If a line in the listing contains "프롬프트를", copy it out whole.
- - - -
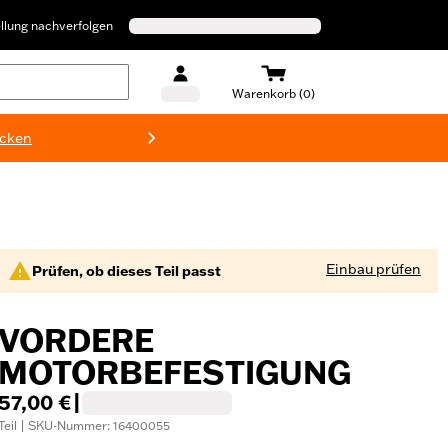
llung nachverfolgen
Warenkorb (0)
ecken
Harley-D
Einbau prüfen
Prüfen, ob dieses Teil passt
VORDERE
MOTORBEFESTIGUNG
57,00 €
|
Teil | SKU-Nummer: 16400055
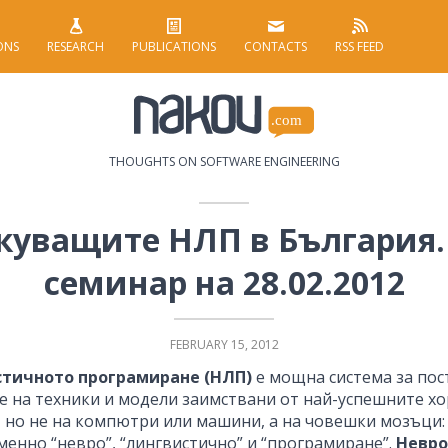
ONS
RESEARCH
PUBLICATIONS
CONTACTS
RSS FEED
THOUGHTS ON SOFTWARE ENGINEERING
икуващите НЛП в България.
семинар на 28.02.2012
FEBRUARY 15, 2012
стичното програмиране (НЛП)
е мощна система за пос
е на техники и модели заимствани от най-успешните хор
, но не на компютри или машини, а на човешки мозъци:
енно “невро”, “лингвистично” и “програмиране”.
Невро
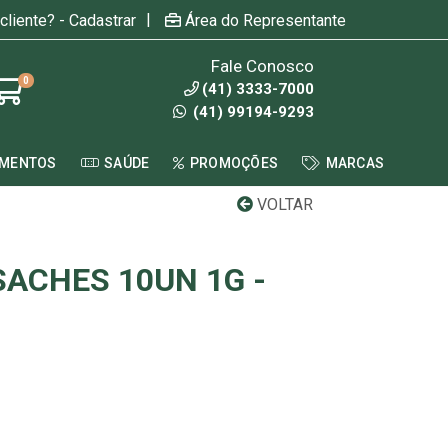
|
cliente? - Cadastrar
Área do Representante
Fale Conosco
0
(41) 3333-7000
(41) 99194-9293
AMENTOS
SAÚDE
PROMOÇÕES
MARCAS
VOLTAR
SACHES 10UN 1G -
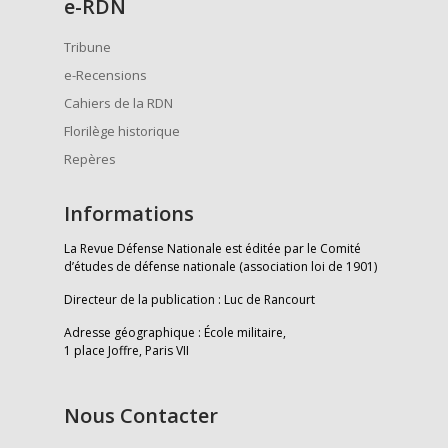
e
-RDN
Tribune
e-Recensions
Cahiers de la RDN
Florilège historique
Repères
Informations
La Revue Défense Nationale est éditée par le Comité
d’études de défense nationale (association loi de 1901)
Directeur de la publication : Luc de Rancourt
Adresse géographique : École militaire,
1 place Joffre, Paris VII
Nous Contacter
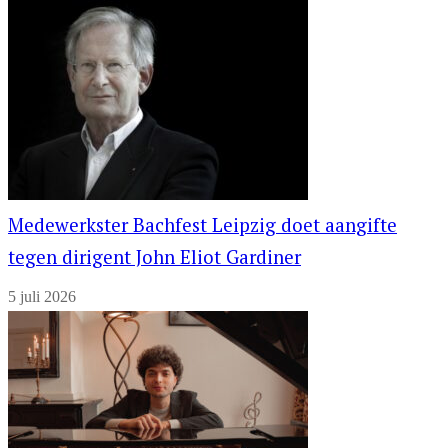
Medewerkster Bachfest Leipzig doet aangifte
tegen dirigent John Eliot Gardiner
5 juli 2026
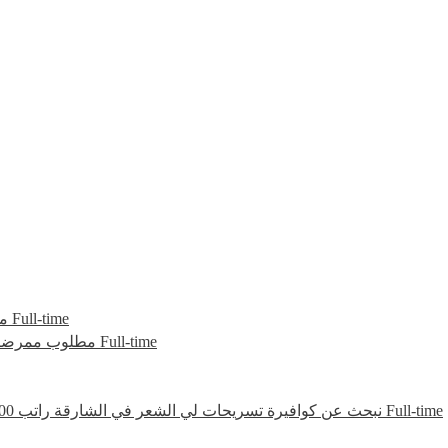
مط
Full-time
مطلوب ممرضات
Full-time
نبحث عن كوافيرة تسريحات لي الشعر في الشارقة راتب 6000
Full-time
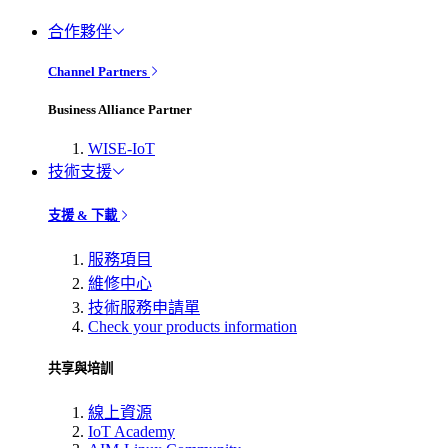
合作夥伴
Channel Partners
Business Alliance Partner
WISE-IoT
技術支援
支援 & 下載
服務項目
維修中心
技術服務申請單
Check your products information
共享與培訓
線上資源
IoT Academy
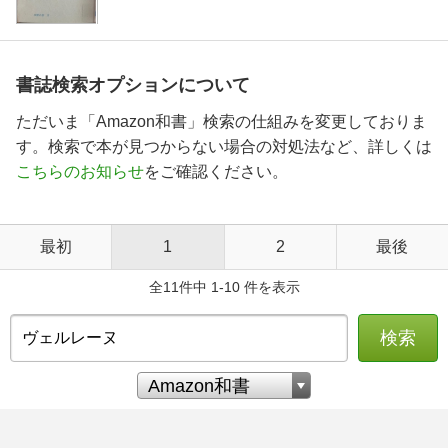
書誌検索オプションについて
ただいま「Amazon和書」検索の仕組みを変更しておりま
す。検索で本が見つからない場合の対処法など、詳しくは
こちらのお知らせ
をご確認ください。
最初
1
2
最後
全11件中 1-10 件を表示
検索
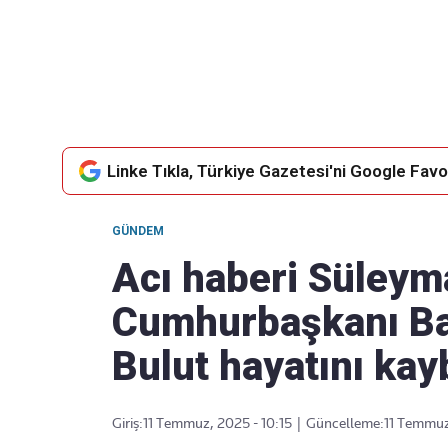
Takip Edin
Favori mecralarınızda haber akışımıza ulaşın
Linke Tıkla, Türkiye Gazetesi'ni Google Favor
GÜNDEM
Acı haberi Süleym
Cumhurbaşkanı Ba
Bulut hayatını kay
Giriş:
11 Temmuz, 2025 - 10:15
|
Güncelleme:
11 Temmuz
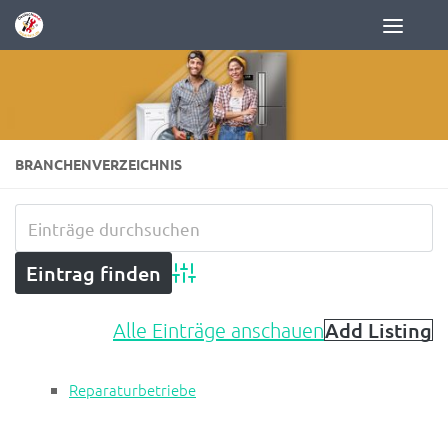
Zum Inhalt springen
BRANCHENVERZEICHNIS
Advanced Search
Add Listing
Alle Einträge anschauen
Reparaturbetriebe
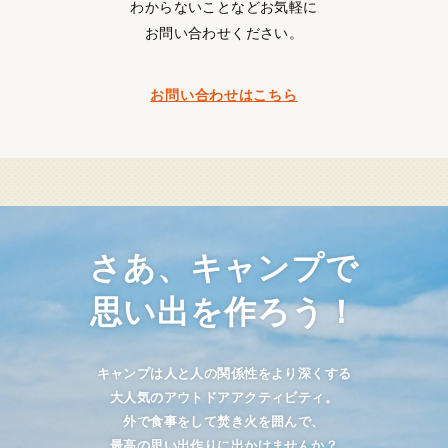
わからないことなどお気軽に
お問い合わせください。
お問い合わせはこちら
さあ、キャンプで
思い出を作ろう！
キャンプは人と人の関係性をより深くする
大人気のアウトドアアクティビティ。
外で食事をして焚き火を囲んで、
最高の思い出作りに出かけませんか？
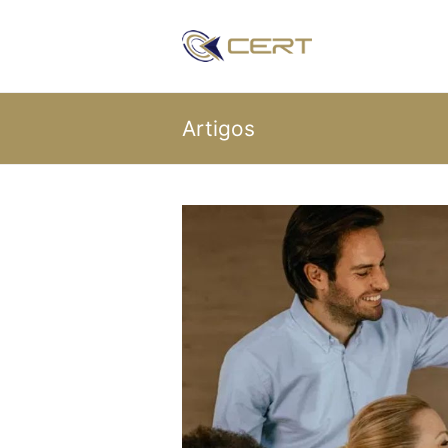
Artigos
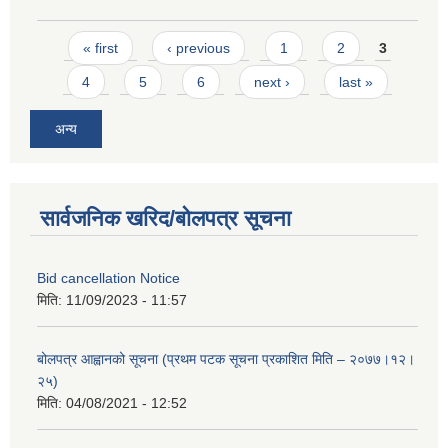
Pages
« first
‹ previous
1
2
3
4
5
6
next ›
last »
अन्य
सार्वजनिक खरिद/बोलपत्र सूचना
Bid cancellation Notice
मिति:
11/09/2023 - 11:57
बोलपत्र आह्वानको सूचना (प्रथम पटक सूचना प्रकाशित मिति – २०७७।१२।
२५)
मिति:
04/08/2021 - 12:52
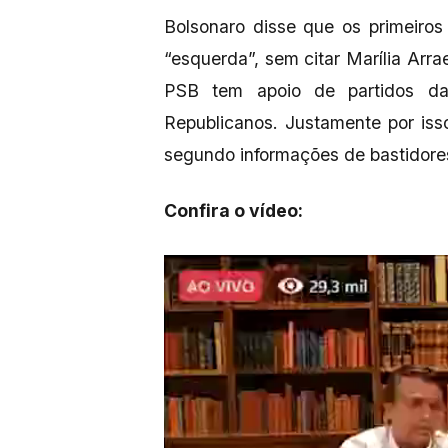
Bolsonaro disse que os primeiro
“esquerda”, sem citar Marília Arr
PSB tem apoio de partidos da
Republicanos. Justamente por is
segundo informações de bastidore
Confira o vídeo:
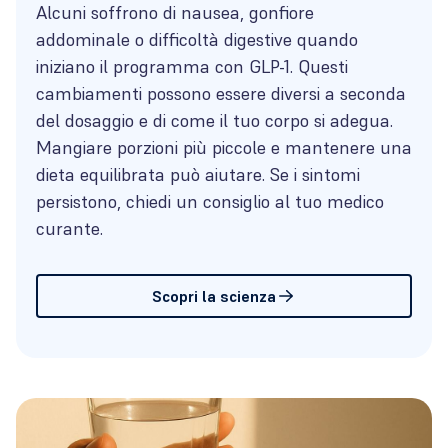
Alcuni soffrono di nausea, gonfiore
addominale o difficoltà digestive quando
iniziano il programma con GLP-1. Questi
cambiamenti possono essere diversi a seconda
del dosaggio e di come il tuo corpo si adegua.
Mangiare porzioni più piccole e mantenere una
dieta equilibrata può aiutare. Se i sintomi
persistono, chiedi un consiglio al tuo medico
curante.
Scopri la scienza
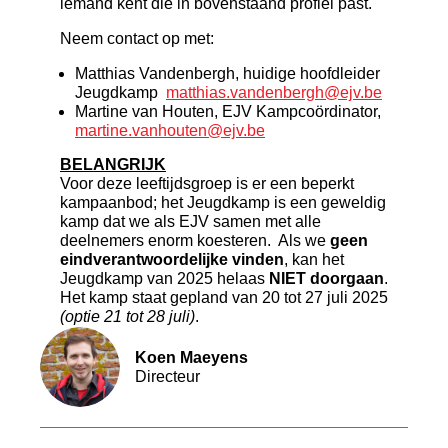
iemand kent die in bovenstaand profiel past.
Neem contact op met:
Matthias Vandenbergh, huidige hoofdleider
Jeugdkamp
matthias.vandenbergh@ejv.be
Martine van Houten, EJV Kampcoördinator,
martine.vanhouten@ejv.be
BELANGRIJK
Voor deze leeftijdsgroep is er een beperkt
kampaanbod; het Jeugdkamp is een geweldig
kamp dat we als EJV samen met alle
deelnemers enorm koesteren. Als we
geen
eindverantwoordelijke vinden
, kan het
Jeugdkamp van 2025 helaas
NIET doorgaan
.
Het kamp staat gepland van 20 tot 27 juli 2025
(optie 21 tot 28 juli)
.
Koen Maeyens
Directeur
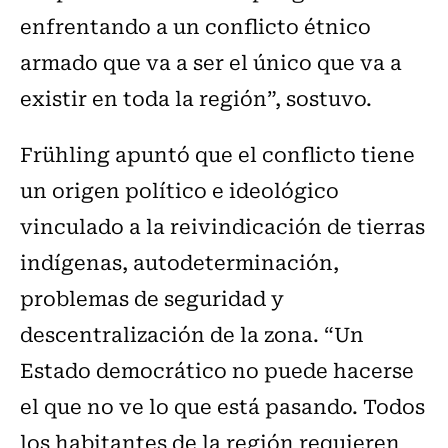
enfrentando a un conflicto étnico
armado que va a ser el único que va a
existir en toda la región”, sostuvo.
Frühling apuntó que el conflicto tiene
un origen político e ideológico
vinculado a la reivindicación de tierras
indígenas, autodeterminación,
problemas de seguridad y
descentralización de la zona. “Un
Estado democrático no puede hacerse
el que no ve lo que está pasando. Todos
los habitantes de la región requieren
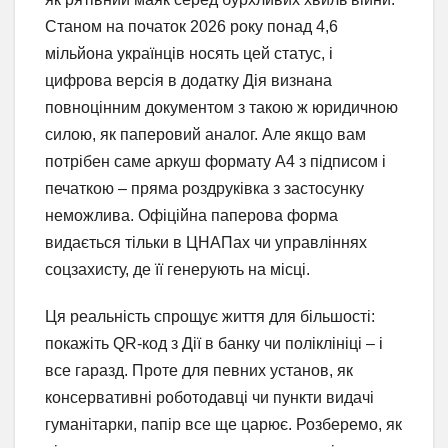
Станом на початок 2026 року понад 4,6
мільйона українців носять цей статус, і
цифрова версія в додатку Дія визнана
повноцінним документом з такою ж юридичною
силою, як паперовий аналог. Але якщо вам
потрібен саме аркуш формату А4 з підписом і
печаткою – пряма роздруківка з застосунку
неможлива. Офіційна паперова форма
видається тільки в ЦНАПах чи управліннях
соцзахисту, де її генерують на місці.
Ця реальність спрощує життя для більшості:
покажіть QR-код з Дії в банку чи поліклініці – і
все гаразд. Проте для певних установ, як
консервативні роботодавці чи пункти видачі
гуманітарки, папір все ще царює. Розберемо, як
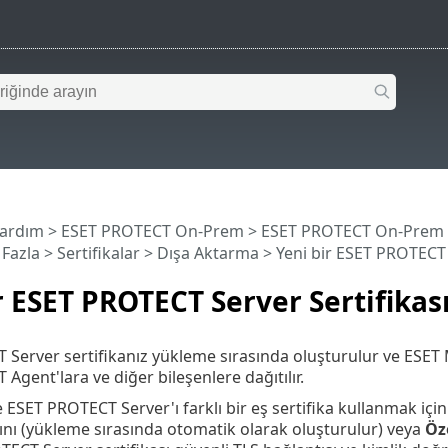
Yardım
>
ESET PROTECT On-Prem
>
ESET PROTECT On-Prem
Fazla >
Sertifikalar
>
Dışa Aktarma
> Yeni bir ESET PROTECT 
r ESET PROTECT Server Sertifika
Server sertifikanız yükleme sırasında oluşturulur ve ESET M
Agent'lara ve diğer bileşenlere dağıtılır.
 ESET PROTECT Server'ı farklı bir eş sertifika kullanmak içi
sını (yükleme sırasında otomatik olarak oluşturulur) veya
Öze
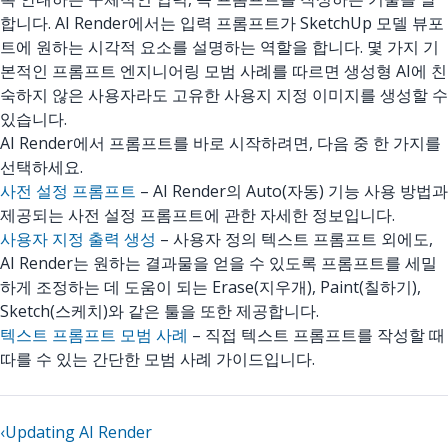
합니다. AI Render에서는 입력 프롬프트가 SketchUp 모델 뷰포
트에 원하는 시각적 요소를 설명하는 역할을 합니다. 몇 가지 기
본적인 프롬프트 엔지니어링 모범 사례를 따르면 생성형 AI에 친
숙하지 않은 사용자라도 고유한 사용지 지정 이미지를 생성할 수
있습니다.
AI Render에서 프롬프트를 바로 시작하려면, 다음 중 한 가지를
선택하세요.
사전 설정 프롬프트
– AI Render의 Auto(자동) 기능 사용 방법과
제공되는 사전 설정 프롬프트에 관한 자세한 정보입니다.
사용자 지정 출력 생성
– 사용자 정의 텍스트 프롬프트 외에도,
AI Render는 원하는 결과물을 얻을 수 있도록 프롬프트를 세밀
하게 조정하는 데 도움이 되는 Erase(지우개), Paint(칠하기),
Sketch(스케치)와 같은 툴을 또한 제공합니다.
텍스트 프롬프트 모범 사례
– 직접 텍스트 프롬프트를 작성할 때
따를 수 있는 간단한 모범 사례 가이드입니다.
‹
Updating AI Render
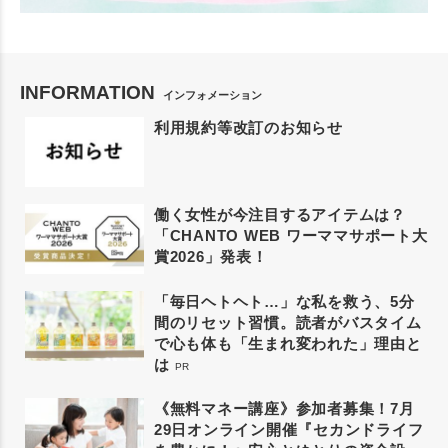
INFORMATION
インフォメーション
利用規約等改訂のお知らせ
働く女性が今注目するアイテムは？
「CHANTO WEB ワーママサポート大
賞2026」発表！
「毎日ヘトヘト…」な私を救う、5分
間のリセット習慣。読者がバスタイム
で心も体も「生まれ変われた」理由と
は
PR
《無料マネー講座》参加者募集！7月
29日オンライン開催『セカンドライフ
- - - -
▶ Written solution:
AI Render에서 프롬프트를 바로 시작하려면, 다음 중 한 가지를
AI Render는 원하는 결과물을 얻을 수 있도록 프롬프트를 세밀
– 직접 텍스트 프롬프트를 작성할 때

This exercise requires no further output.